You have to believe what I keep saying day after day for myself: could there be a better colourful initiation for the day’s creative tug – a work out stimulant?
Thus, inch by inch, I have got used to hanging on, to sit still, and stay alone for days glued to monitor. Further never felt inconvenienced to elect the day, at any hour, to find myself clamped to the chair with a bulky novel in hand.

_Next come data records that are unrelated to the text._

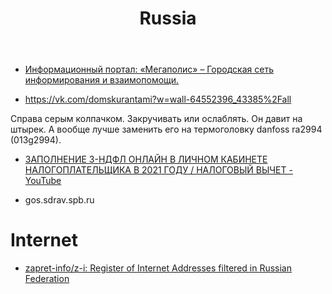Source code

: #+title: Russia

- [[https://megapolisonline.ru/][Информационный портал: «Мегаполис» – Городская сеть информирования и взаимопомощи.]]

- https://vk.com/domskurantami?w=wall-64552396_43385%2Fall
Справа серым колпачком. Закручивать или ослаблять. Он давит на штырек. А
вообще лучше заменить его на термоголовку danfoss ra2994 (013g2994).

- [[https://www.youtube.com/watch?v=9ZMAWRkZyb8][ЗАПОЛНЕНИЕ 3-НДФЛ ОНЛАЙН В ЛИЧНОМ КАБИНЕТЕ НАЛОГОПЛАТЕЛЬЩИКА В 2021 ГОДУ / НАЛОГОВЫЙ ВЫЧЕТ - YouTube]]

- gos.sdrav.spb.ru

* Internet

- [[https://github.com/zapret-info/z-i][zapret-info/z-i: Register of Internet Addresses filtered in Russian Federation]]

This rigid blueprint, what I’m advising for some, will be a loud ‘out of question’ clamour when you got policed and compelled to stay indoors for more than 21 days. The impossibility of the demand, how it was to be executed is as forbidden, as eccentric as to ask someone to adjust in a coffin, quoting sleeping place is hard to find.
I’ll propose a healthy routine which you can adapt as a new normal. Even long after we have reverted from the panicky days to calmer sorts, I trust, you can still raise a toast to this self-appointed healing design.
The plan goes like this:
Just think: sit back and ponder the next fifteen days, how you have failed to notice how extraordinary is the home life. Rooms filled with the gleeful giggles of children, good food, and warmth, the only safe place in the world. It’s a promise you would wonder ‘how I have missed this supportive, nurturing nest,’ and it’s mine the whole time.
Find a new joy in nature around your home, in little things, revealing in bird songs, the ruffling of leaves, the simple pleasures of warm sunlight tickling on the skin, the morning sunlight on the apartments, the evening golden hues seen shimmering at the horizon.
You can learn the sounds of silence, the buzz of your inner reflections, practice the art of emptying your negative thoughts, the subtlety of being yourself enjoying the alone time – for sure, and you don’t know for how long.
Read your favourite books in your preferred language, discover the mystical wits of quotations, inhale the scent of poems, rock with the music, meditate, chant, and pray. You’ll find the invigorating habit consuming you, surprises you, presumably, lets you wander ‘why haven’t I always stayed alone.’
Spending occasionally some alone time at home, it isn’t a bad idea, ‘that’s how we refuel.’ And ‘home is not a place, home is people, home is hope, home is humbling.’